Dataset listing

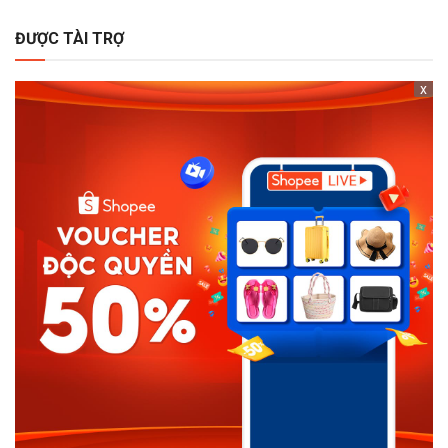
ĐƯỢC TÀI TRỢ
x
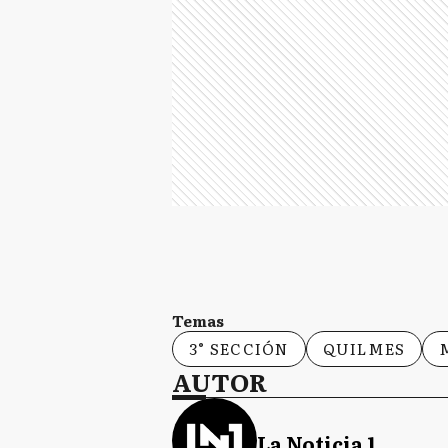
Temas
3° SECCIÓN
QUILMES
AUTOR
La Noticia 1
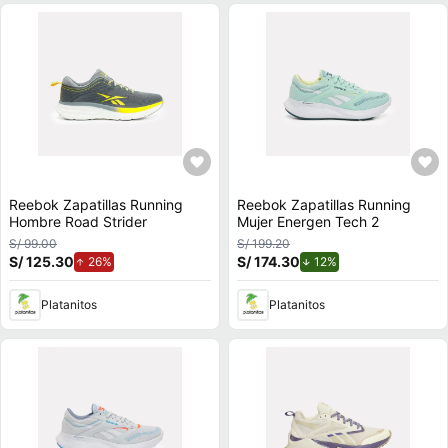
Reebok Zapatillas Running
Reebok Zapatillas Running
Hombre Road Strider
Mujer Energen Tech 2
S/ 99.00
S/ 199.20
S/ 125.30
de aumento.
S/ 174.30
de descuento.
26%
12%
Platanitos
Platanitos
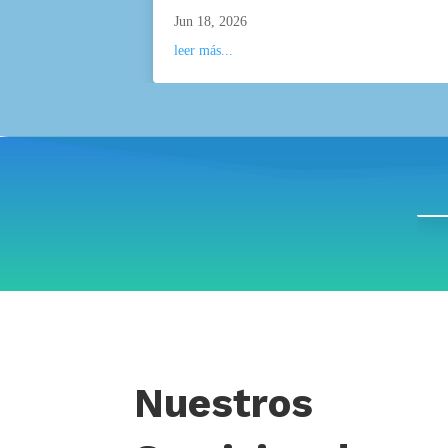
Jun 18, 2026
leer más...
Nuestros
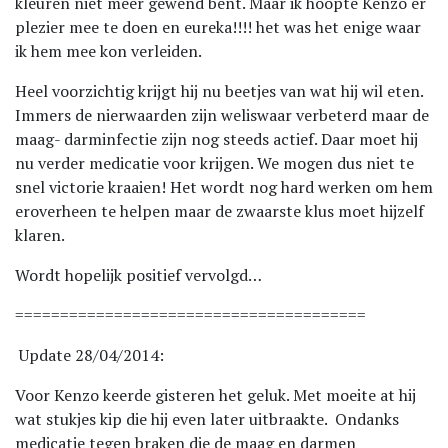
kleuren niet meer gewend bent. Maar ik hoopte Kenzo er
plezier mee te doen en eureka!!!! het was het enige waar
ik hem mee kon verleiden.
Heel voorzichtig krijgt hij nu beetjes van wat hij wil eten.
Immers de nierwaarden zijn weliswaar verbeterd maar de
maag- darminfectie zijn nog steeds actief. Daar moet hij
nu verder medicatie voor krijgen. We mogen dus niet te
snel victorie kraaien! Het wordt nog hard werken om hem
eroverheen te helpen maar de zwaarste klus moet hijzelf
klaren.
Wordt hopelijk positief vervolgd…
=======================================
Update 28/04/2014:
Voor Kenzo keerde gisteren het geluk. Met moeite at hij
wat stukjes kip die hij even later uitbraakte. Ondanks
medicatie tegen braken die de maag en darmen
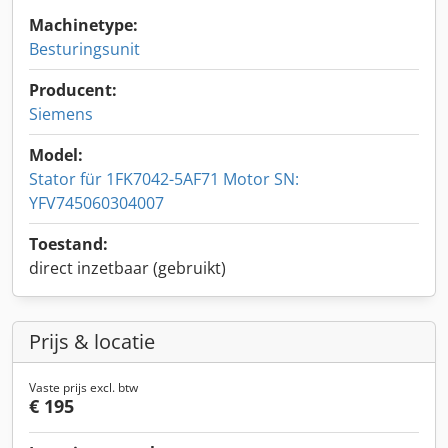
Machinetype:
Besturingsunit
Producent:
Siemens
Model:
Stator für 1FK7042-5AF71 Motor SN:
YFV745060304007
Toestand:
direct inzetbaar (gebruikt)
Prijs & locatie
Vaste prijs excl. btw
€ 195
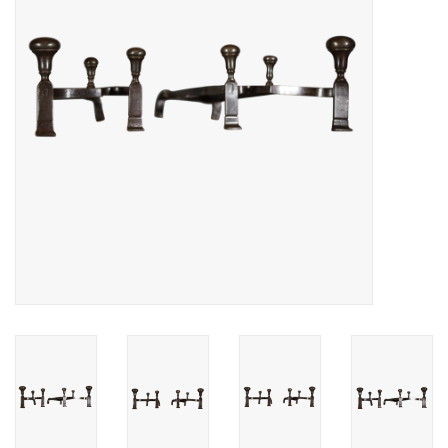
Decoratieve Outdoor
Objecten
Vloeren - Steen, Terra Cotta
& Marmer
Outlet
Tevreden Klanten
Antieke Marmers
AI-Ready Database
Login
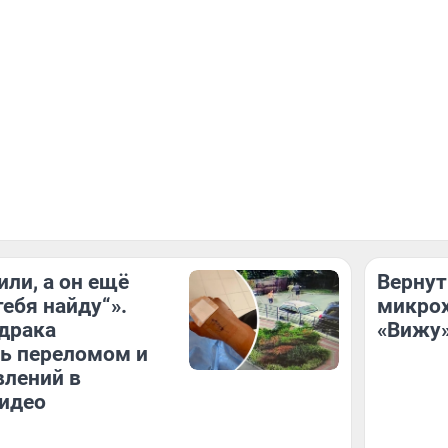
или, а он ещё
Вернут
тебя найду“».
микрох
драка
«Вижу»
ь переломом и
влений в
идео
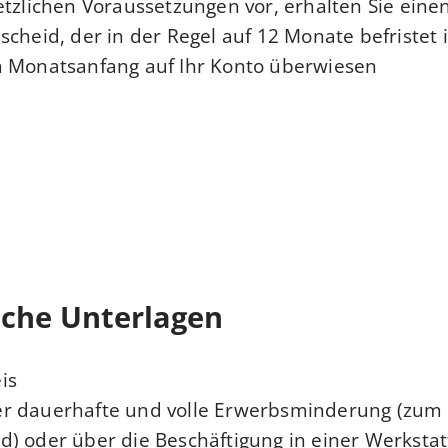
etzlichen Voraussetzungen vor, erhalten Sie eine
scheid, der in der Regel auf 12 Monate befristet i
 Monatsanfang auf Ihr Konto überwiesen.
iche Unterlagen
is
r dauerhafte und volle Erwerbsminderung (zum 
) oder über die Beschäftigung in einer Werkstat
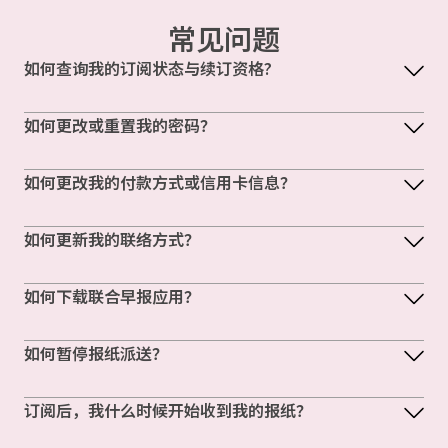
常见问题
如何查询我的订阅状态与续订资格?
如何更改或重置我的密码？
如何更改我的付款方式或信用卡信息？
如何更新我的联络方式？
如何下载联合早报应用？
如何暂停报纸派送？
订阅后，我什么时候开始收到我的报纸？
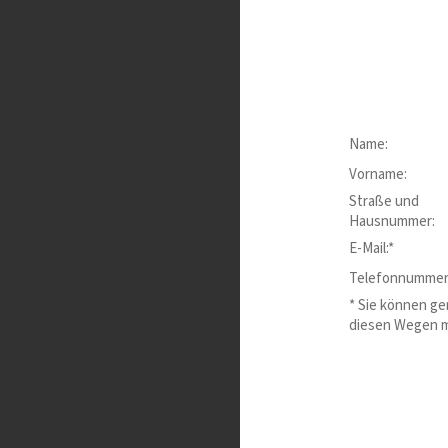
Name:
Vorname:
Straße und
Hausnummer:
E-Mail:*
Telefonnummer
* Sie können ge
diesen Wegen m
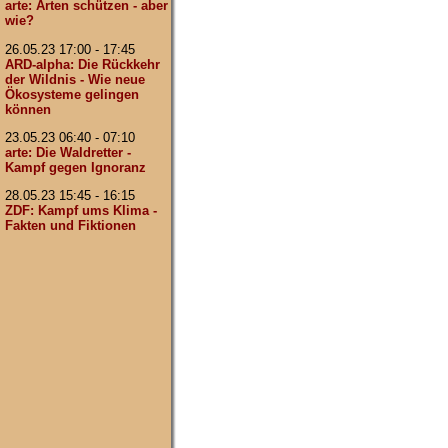
arte: Arten schützen - aber
wie?
26.05.23 17:00 - 17:45
ARD-alpha: Die Rückkehr
der Wildnis - Wie neue
Ökosysteme gelingen
können
23.05.23 06:40 - 07:10
arte: Die Waldretter -
Kampf gegen Ignoranz
28.05.23 15:45 - 16:15
ZDF: Kampf ums Klima -
Fakten und Fiktionen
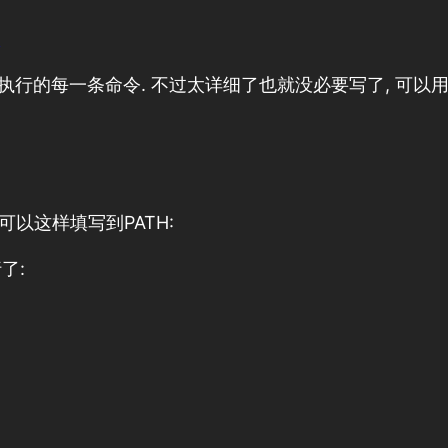
?
执行的每一条命令. 不过太详细了也就没必要写了, 可以
可以这样填写到PATH:
行了:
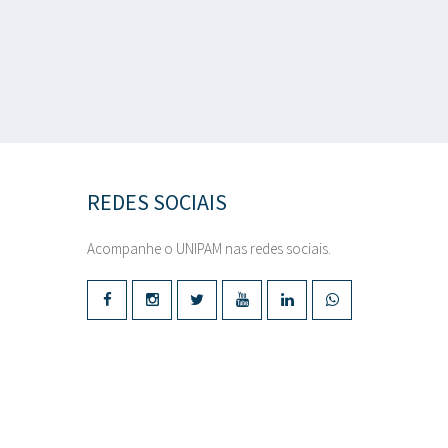
REDES SOCIAIS
Acompanhe o UNIPAM nas redes sociais.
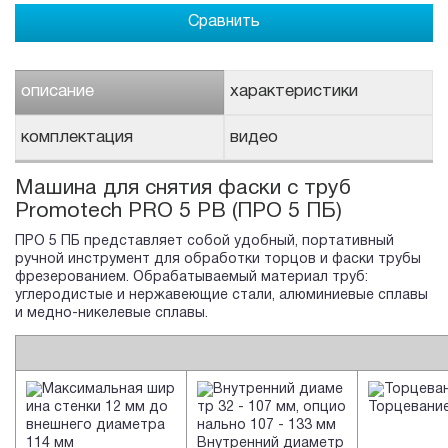
Сравнить
описание
характеристики
комплектация
видео
Машина для снятия фаски с труб
Promotech PRO 5 PB (ПРО 5 ПБ)
ПРО 5 ПБ представляет собой удобный, портативный
ручной инструмент для обработки торцов и фаски трубы
фрезерованием. Обрабатываемый материал труб:
углеродистые и нержавеющие стали, алюминиевые сплавы
и медно-никелевые сплавы.
Торцевани
Внутренний диаметр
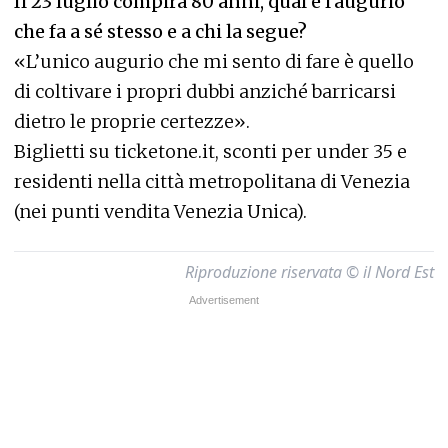
Il 23 luglio compirà 80 anni, qual è l’augurio
che fa a sé stesso e a chi la segue?
«L’unico augurio che mi sento di fare è quello
di coltivare i propri dubbi anziché barricarsi
dietro le proprie certezze».
Biglietti su ticketone.it, sconti per under 35 e
residenti nella città metropolitana di Venezia
(nei punti vendita Venezia Unica).
Riproduzione riservata © il Nord Est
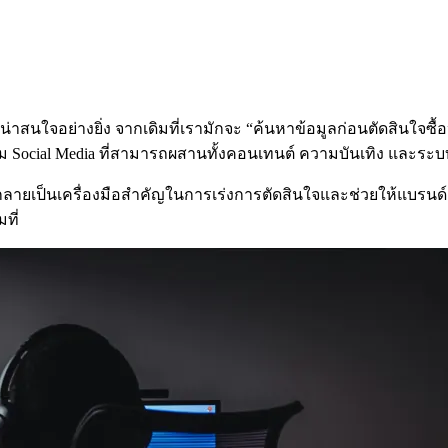
่น่าสนใจอย่างยิ่ง จากเดิมที่เรามักจะ “ค้นหาข้อมูลก่อนตัดสินใจซื
Social Media ที่สามารถผสานทั้งคอนเทนต์ ความบันเทิง และระบบก
ต่กลายเป็นเครื่องมือสำคัญในการเร่งการตัดสินใจและช่วยให้แบร
ที่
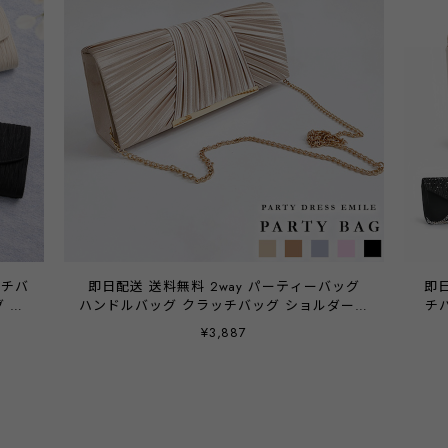
ッチバ
即日配送 送料無料 2way パーティーバッグ
即
 ス
ハンドルバッグ クラッチバッグ ショルダーバ
チ
way
ッグ バッグ バック 大きめ クラッチ 化粧小
ッ
¥3,887
露宴
物 ご祝儀袋 スマホ お呼ばれ お呼ばれドレス
同窓
 オ
レディース 結婚式 二次会 披露宴 謝恩会 1.5
ー
ベー
次会 発表会 入学式 卒業式 入園式 卒園式 冠
婚葬祭 フォーマル サテン パーティーアイテ
ム 20代 30代 40代 emile0221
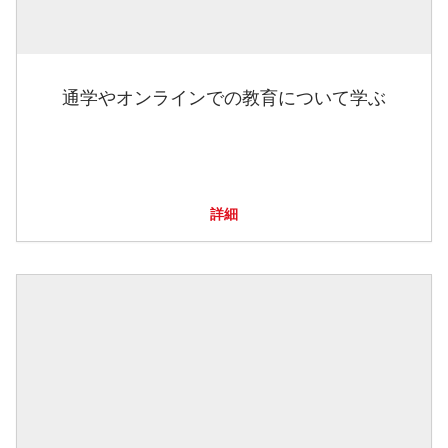
通学やオンラインでの教育について学ぶ
詳細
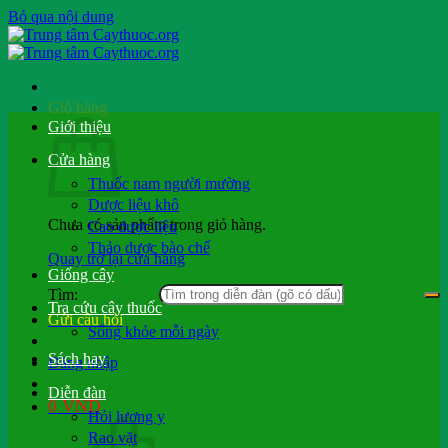
Bỏ qua nội dung
Giỏ hàng
Giới thiệu
Cửa hàng
Thuốc nam người mường
Dược liệu khô
Chưa có sản phẩm trong giỏ hàng.
Cao dược liệu
Thảo dược bào chế
Quay trở lại cửa hàng
Giống cây
Tìm:
Tra cứu cây thuốc
Gửi câu hỏi
Sống khỏe mỗi ngày
Sách hay
Đăng nhập
Diễn đàn
0
VND
Hỏi lương y
Rao vặt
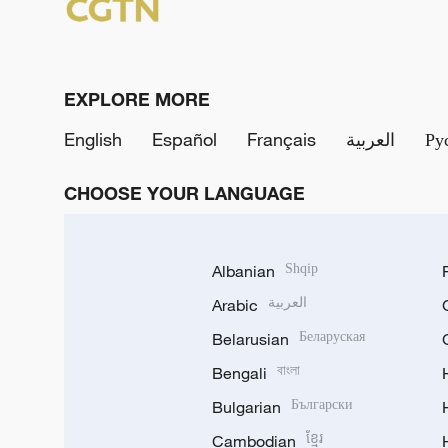
EXPLORE MORE
English
Español
Français
العربية
Ру
CHOOSE YOUR LANGUAGE
Albanian
Shqip
Arabic
العربية
Belarusian
Беларуская
Bengali
বাংলা
Bulgarian
Български
Cambodian
ខ្មែរ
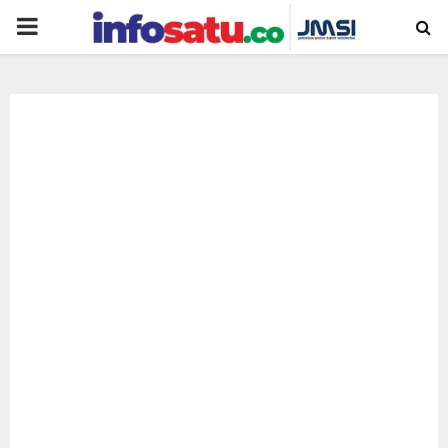
PRIMARY
MENU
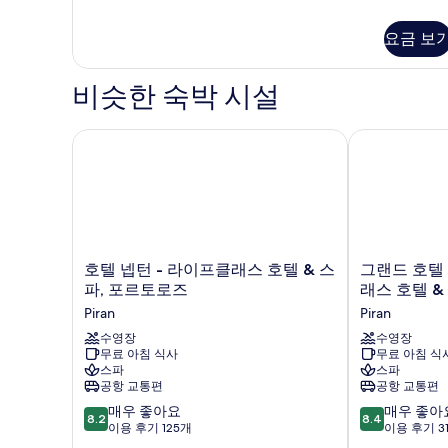
진
Room
보
Sea
기
모
요금 보
View
두
with
Balcony
보
비슷한 숙박 시설
자
기
세
히
호텔 넵턴 - 라이프클래스 호텔 & 스파, 포르토로즈
그랜드 호텔 포
보
기
호
그
호텔 넵턴 - 라이프클래스 호텔 & 스
그랜드 호텔 포르토로즈 - 라이프클
텔
랜
파, 포르토로즈
래스 호텔 &
넵
드
Piran
Piran
턴
호
-
수영장
텔
수영장
무료 아침 식사
무료 아침 식
라
포
스파
스파
이
르
공항 교통편
공항 교통편
프
토
10
10
클
매우 좋아요
로
매우 좋아
8.2
8.4
점
점
래
이용 후기 125개
즈
이용 후기 3
만
만
스
-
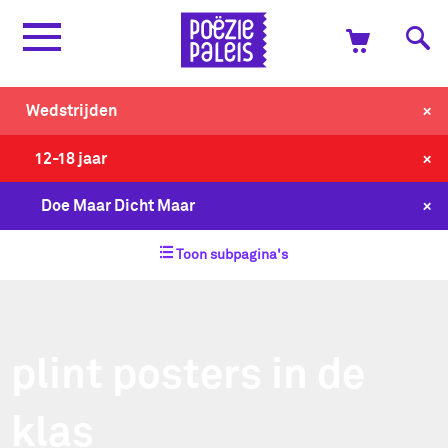
+
Wedstrijden
+
12-18 jaar
+
Doe Maar Dicht Maar
Toon subpagina's
plint posters in de
klas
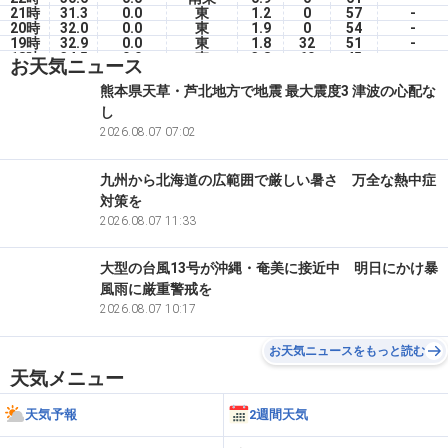
21時
31.3
0.0
東
1.2
0
57
-
20時
32.0
0.0
東
1.9
0
54
-
19時
32.9
0.0
東
1.8
32
51
-
18時
34.5
0.0
東
3.8
60
45
-
お天気ニュース
17時
35.1
0.0
東南東
2.5
60
44
-
16時
35.8
0.0
東
3.1
60
43
-
熊本県天草・芦北地方で地震 最大震度3 津波の心配な
15時
36.1
0.0
東北東
2.4
60
42
-
し
14時
36.5
0.0
東
2.5
57
40
-
13時
35.4
2026.08.07 07:02
0.0
東
3.0
60
44
-
九州から北海道の広範囲で厳しい暑さ 万全な熱中症
対策を
2026.08.07 11:33
大型の台風13号が沖縄・奄美に接近中 明日にかけ暴
風雨に厳重警戒を
2026.08.07 10:17
お天気ニュースをもっと読む
天気メニュー
天気予報
2週間天気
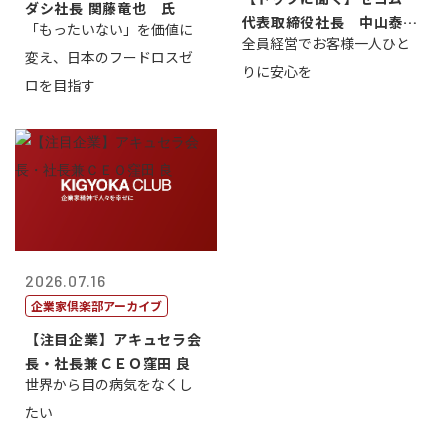
ダシ社長 関藤竜也 氏
代表取締役社長 中山泰
「もったいない」を価値に
全員経営でお客様一人ひと
男
変え、日本のフードロスゼ
りに安心を
ロを目指す
2026.07.16
企業家倶楽部アーカイブ
【注目企業】アキュセラ会
長・社長兼ＣＥＯ窪田 良
世界から目の病気をなくし
たい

What the task asks: Quote everything from the start of the listing down to and including the line that contains "medicatie tegen braken die de maag en darmen". Leave out the pictures.

Reply:
ĐƯỢC TÀI TRỢ
x
Temas
3° SECCIÓN
QUILMES
AUTOR
La Noticia 1
Reebok Zapatillas Running
Reebok Zapatillas Running
Hombre Road Strider
Mujer Energen Tech 2
S/ 99.00
S/ 199.20
S/ 125.30
de aumento.
S/ 174.30
de descuento.
26%
12%
Platanitos
Platanitos
Jun 18, 2026
leer más...
Nuestros
kleuren niet meer gewend bent. Maar ik hoopte Kenzo er
plezier mee te doen en eureka!!!! het was het enige waar
ik hem mee kon verleiden.
Heel voorzichtig krijgt hij nu beetjes van wat hij wil eten.
Immers de nierwaarden zijn weliswaar verbeterd maar de
maag- darminfectie zijn nog steeds actief. Daar moet hij
nu verder medicatie voor krijgen. We mogen dus niet te
snel victorie kraaien! Het wordt nog hard werken om hem
eroverheen te helpen maar de zwaarste klus moet hijzelf
klaren.
Wordt hopelijk positief vervolgd…
=======================================
Update 28/04/2014:
Voor Kenzo keerde gisteren het geluk. Met moeite at hij
wat stukjes kip die hij even later uitbraakte. Ondanks
medicatie tegen braken die de maag en darmen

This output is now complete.